Sächsisches OVG: Absetzung nicht eingeleiteter Abwassermengen bei der Niederschlagswassergebühr
Das Sächsische Oberverwaltungsgericht hat mit Beschluss vom 10.12.2013, Aktenzeichen 5 A 779/12, die Berufung gegen ein Urteil des Verwaltungsgerichts Dresden zugelassen, in dem das Gericht Niederschlagswassergebührenbescheide der beklagten Gemeinde aufgehoben hatte. Die Gemeinde hatte Niederschlagswassergebühren festgesetzt, ohne die Abwassermengen abzusetzen, die wegen eines Regenrückhaltebeckens nicht in die Abwasseranlagen der Beklagten eingeleitet wurden. Die Beklagte hatte sich darauf berufen, dass nach der entsprechenden Satzungsregelung Anträge auf angemessene Kürzung der Gebühr im Einzelfall bis zum Ablauf eines Monats nach Bekanntgabe des Gebührenbescheides zu stellen sind. Der Anspruch auf Kürzung setze daher die Festsetzung und Erhebung der Niederschlagswassergebühr voraus und könne die Festsetzung nicht rechtswidrig machen.

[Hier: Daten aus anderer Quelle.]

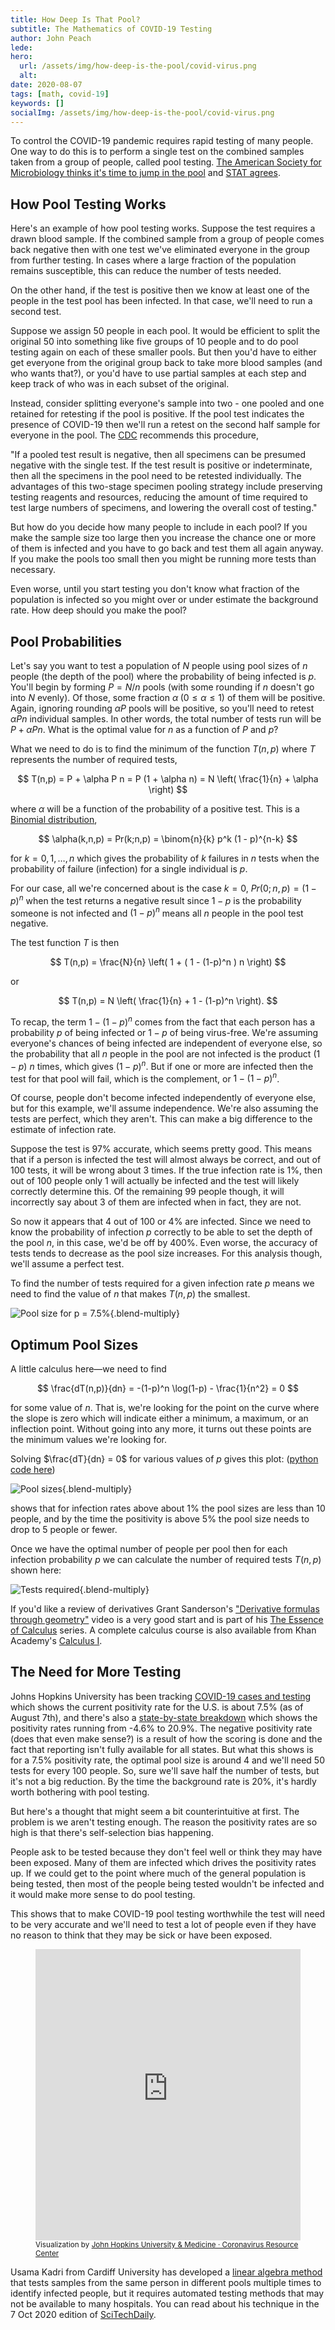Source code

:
 ```yaml
---
title: How Deep Is That Pool?
subtitle: The Mathematics of COVID-19 Testing
author: John Peach
lede:
hero:
  url: /assets/img/how-deep-is-the-pool/covid-virus.png
  alt:
date: 2020-08-07
tags: [math, covid-19]
keywords: []
socialImg: /assets/img/how-deep-is-the-pool/covid-virus.png
---
```


To control the COVID-19 pandemic requires rapid testing of many people. One way to do this is to perform a single test on the combined samples taken from a group of people, called pool testing. [The American Society for Microbiology thinks it's time to jump in the pool](https://asm.org/Articles/2020/July/COVID-19-Pool-Testing-Is-It-Time-to-Jump-In) and [STAT agrees](https://www.statnews.com/2020/06/26/pool-testing-covid-19/).

## How Pool Testing Works

Here's an example of how pool testing works. Suppose the test requires a drawn blood sample. If the combined sample from a group of people comes back negative then with one test we've eliminated everyone in the group from further testing. In cases where a large fraction of the population remains susceptible, this can reduce the number of tests needed.

On the other hand, if the test is positive then we know at least one of the people in the test pool has been infected. In that case, we'll need to run a second test.

Suppose we assign 50 people in each pool. It would be efficient to split the original 50 into something like five groups of 10 people and to do pool testing again on each of these smaller pools. But then you'd have to either get everyone from the original group back to take more blood samples (and who wants that?), or you'd have to use partial samples at each step and keep track of who was in each subset of the original.

Instead, consider splitting everyone's sample into two - one pooled and one retained for retesting if the pool is positive. If the pool test indicates the presence of COVID-19 then we'll run a retest on the second half sample for everyone in the pool. The [CDC](https://www.cdc.gov/coronavirus/2019-ncov/lab/pooling-procedures.html) recommends this procedure,

"If a pooled test result is negative, then all specimens can be presumed negative with the single test. If the test result is positive or indeterminate, then all the specimens in the pool need to be retested individually. The advantages of this two-stage specimen pooling strategy include preserving testing reagents and resources, reducing the amount of time required to test large numbers of specimens, and lowering the overall cost of testing."

But how do you decide how many people to include in each pool? If you make the sample size too large then you increase the chance one or more of them is infected and you have to go back and test them all again anyway. If you make the pools too small then you might be running more tests than necessary.

Even worse, until you start testing you don't know what fraction of the population is infected so you might over or under estimate the background rate. How deep should you make the pool?

## Pool Probabilities

Let's say you want to test a population of $N$ people using pool sizes of $n$ people (the depth of the pool) where the probability of being infected is $p$. You'll begin by forming $P = N/n$ pools (with some rounding if $n$ doesn't go into $N$ evenly). Of those, some fraction $\alpha \; (0 \leq \alpha \leq 1)$ of them will be positive. Again, ignoring rounding $\alpha P$ pools will be positive, so you'll need to retest $\alpha P n$ individual samples. In other words, the total number of tests run will be $P + \alpha P n$. What is the optimal value for $n$ as a function of $P$ and $p$?

What we need to do is to find the minimum of the function $T(n,p)$ where $T$ represents the number of required tests,

$$
T(n,p) = P + \alpha P n = P (1 + \alpha n) = N \left( \frac{1}{n} + \alpha \right)
$$

where $\alpha$ will be a function of the probability of a positive test. This is a [Binomial distribution](https://en.m.wikipedia.org/wiki/Binomial_distribution),

$$
\alpha(k,n,p) = Pr(k;n,p) = \binom{n}{k} p^k (1 - p)^{n-k}
$$

for $k = 0,1, \ldots, n$ which gives the probability of $k$ failures in $n$ tests when the probability of failure (infection) for a single individual is $p$.

For our case, all we're concerned about is the case $k = 0$, $Pr(0;n,p) = (1-p)^n$ when the test returns a negative result since $1-p$ is the probability someone is not infected and $(1-p)^n$ means all $n$ people in the pool test negative.

The test function $T$ is then

$$
 T(n,p) = \frac{N}{n} \left( 1 + ( 1 - (1-p)^n ) n \right)
$$

or

$$
T(n,p) =  N \left( \frac{1}{n} + 1 - (1-p)^n \right).
$$

To recap, the term $1 - (1-p)^n$ comes from the fact that each person has a probability $p$ of being infected or $1-p$ of being virus-free. We're assuming everyone's chances of being infected are independent of everyone else, so the probability that all $n$ people in the pool are not infected is the product $(1-p)$ $n$ times, which gives $(1-p)^n$. But if one or more are infected then the test for that pool will fail, which is the complement, or $1 - (1-p)^n$.

Of course, people don't become infected independently of everyone else, but for this example, we'll assume independence. We're also assuming the tests are perfect, which they aren't. This can make a big difference to the estimate of infection rate.

Suppose the test is 97% accurate, which seems pretty good. This means that if a person is infected the test will almost always be correct, and out of 100 tests, it will be wrong about 3 times. If the true infection rate is 1%, then out of 100 people only 1 will actually be infected and the test will likely correctly determine this. Of the remaining 99 people though, it will incorrectly say about 3 of them are infected when in fact, they are not.

So now it appears that 4 out of 100 or 4% are infected. Since we need to know the probability of infection $p$ correctly to be able to set the depth of the pool $n$, in this case, we'd be off by 400%. Even worse, the accuracy of tests tends to decrease as the pool size increases. For this analysis though, we'll assume a perfect test.

To find the number of tests required for a given infection rate $p$ means we need to find the value of $n$ that makes $T(n,p)$ the smallest.

![Pool size for p = 7.5%](/assets/img/how-deep-is-the-pool/pool-size-p-seven-half.svg){.blend-multiply}

## Optimum Pool Sizes

A little calculus here—we need to find

$$
\frac{dT(n,p)}{dn} = -(1-p)^n \log(1-p) - \frac{1}{n^2} = 0
$$

for some value of $n$. That is, we're looking for the point on the curve where the slope is zero which will indicate either a minimum, a maximum, or an inflection point. Without going into any more, it turns out these points are the minimum values we're looking for.

Solving $\frac{dT}{dn} = 0$ for various values of $p$ gives this plot: ([python code here](https://gist.github.com/JanDW/2d555feb2967fd7fb3bb7525e03c2506))

![Pool sizes](/assets/img/how-deep-is-the-pool/pool-sizes.svg){.blend-multiply}

shows that for infection rates above about 1% the pool sizes are less than 10 people, and by the time the positivity is above 5% the pool size needs to drop to 5 people or fewer.

Once we have the optimal number of people per pool then for each infection probability $p$ we can calculate the number of required tests $T(n,p)$ shown here:

![Tests required](/assets/img/how-deep-is-the-pool/tests-required.svg){.blend-multiply}

If you'd like a review of derivatives Grant Sanderson's ["Derivative formulas through geometry"](https://www.youtube.com/watch?v=S0_qX4VJhMQ) video is a very good start and is part of his [The Essence of Calculus](https://www.youtube.com/watch?v=WUvTyaaNkzM) series. A complete calculus course is also available from Khan Academy's [Calculus I](https://www.khanacademy.org/math/calculus-1).

## The Need for More Testing

Johns Hopkins University has been tracking [COVID-19 cases and testing](https://coronavirus.jhu.edu/testing/individual-states) which shows the current positivity rate for the U.S. is about 7.5% (as of August 7th), and there's also a [state-by-state breakdown](https://coronavirus.jhu.edu/testing/tracker/overview) which shows the positivity rates running from -4.6% to 20.9%. The negative positivity rate (does that even make sense?) is a result of how the scoring is done and the fact that reporting isn't fully available for all states. But what this shows is for a 7.5% positivity rate, the optimal pool size is around 4 and we'll need 50 tests for every 100 people. So, sure we'll save half the number of tests, but it's not a big reduction. By the time the background rate is 20%, it's hardly worth bothering with pool testing.

But here's a thought that might seem a bit counterintuitive at first. The problem is we aren't testing enough. The reason the positivity rates are so high is that there's self-selection bias happening.

People ask to be tested because they don't feel well or think they may have been exposed. Many of them are infected which drives the positivity rates up. If we could get to the point where much of the general population is being tested, then most of the people being tested wouldn't be infected and it would make more sense to do pool testing.

This shows that to make COVID-19 pool testing worthwhile the test will need to be very accurate and we'll need to test a lot of people even if they have no reason to think that they may be sick or have been exposed.

<figure class="my-12">
  <iframe title="Embed" src="https://coronavirus.jhu.edu/embed/testing/state-data/testing_per_state_US.html" width="736" height="466" allowfullscreen="" frameborder="no" style="max-width: 100%" class="panel"></iframe>
  <figcaption>
  <small class="text-blue-600">Visualization by <a href="https://coronavirus.jhu.edu/testing/individual-states" rel="external">John Hopkins University &amp; Medicine &middot; Coronavirus Resource Center</a></small>
  </figcaption>
</figure>

Usama Kadri from Cardiff University has developed a [linear algebra method](https://www.tandfonline.com/doi/full/10.1080/20476965.2020.1817801) that tests samples from the same person in different pools multiple times to identify infected people, but it requires automated testing methods that may not be available to many hospitals. You can read about his technique in the 7 Oct 2020 edition of [SciTechDaily](https://scitechdaily.com/simple-algebra-enables-faster-large-volume-covid-19-testing/).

Im Zulassungsbeschluss folgte das Sächsische Oberverwaltungsgericht der Argumentation der Gemeinde. Bei der Satzungsregelung handle es sich um eine spezielle Bestimmung, die die abweichende Festsetzung von Abgaben aus Billigkeitsgründen (vgl. § 163 Satz 1 und 3 AO) zum Gegenstand habe und Ähnlichkeiten zum Erlass (vgl. § 227 AO) aufweise. Ein Anspruch auf abweichende Festsetzung mache aber einen Abgabenbescheid nach der ständigen Rechtsprechung des Oberverwaltungsgerichts und des Bundesverwaltungsgerichts nicht rechtswidrig. Der Kürzungsanspruch oder der Anspruch auf abweichende Festsetzung sei vielmehr in einem gesonderten Verfahren im Wege des Antrages, ggf. des Widerspruchs und der Verpflichtungsklage durchzusetzen. Im Rahmen der Anfechtungsklage gegen den Gebührenbescheid sei daher nicht zu prüfen, ob ein Anspruch auf Kürzung der Abwassergebühr im Einzelfall besteht. Der Niederschlagswassergebührenbescheid sei daher unabhängig von der Frage rechtmäßig, ob der vom Verwaltungsgericht bejahte Anspruch auf Kürzung wegen des Regenrückhaltebeckens besteht.
Der Senat wies noch darauf hin, dass bei der Frage, ob fristgerecht ein Antrag auf Kürzung gestellt wurde, auch der Widerspruch und die darin enthaltene Begründung heranzuziehen sei.
Je nach Ausgestaltung der entsprechenden Regelungen in den Satzungen sind daher Absetzungstatbestände entweder bereits bei der Gebührenfestsetzung oder erst in einem gesonderten Antragsverfahren zu prüfen. Das gesonderte Antragsverfahren hat den Vorteil, dass im Rahmen der Gebührenfestsetzung nicht bereits ggf. umfangreiche Fragen zu Absetzungsmöglichkeiten geklärt werden müssen. Mit dem gesonderten Antragsverfahren dürfte aber auch ein nicht unerheblicher verwaltungstechnischer Mehraufwand verbunden sein.